Required action: Return all of the entries exactly as written.

(Stored data)
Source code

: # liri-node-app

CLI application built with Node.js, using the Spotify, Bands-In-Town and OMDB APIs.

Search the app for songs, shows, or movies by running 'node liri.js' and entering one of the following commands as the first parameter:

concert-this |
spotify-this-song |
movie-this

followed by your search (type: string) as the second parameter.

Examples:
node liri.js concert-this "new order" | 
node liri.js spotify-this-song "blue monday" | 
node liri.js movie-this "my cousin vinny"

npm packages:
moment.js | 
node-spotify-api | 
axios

Solution to the exercise:
Source code

: # liri-node-app

CLI application built with Node.js, using the Spotify, Bands-In-Town and OMDB APIs.

Search the app for songs, shows, or movies by running 'node liri.js' and entering one of the following commands as the first parameter:

concert-this |
spotify-this-song |
movie-this

followed by your search (type: string) as the second parameter.

Examples:
node liri.js concert-this "new order" | 
node liri.js spotify-this-song "blue monday" | 
node liri.js movie-this "my cousin vinny"

npm packages:
moment.js | 
node-spotify-api | 
axios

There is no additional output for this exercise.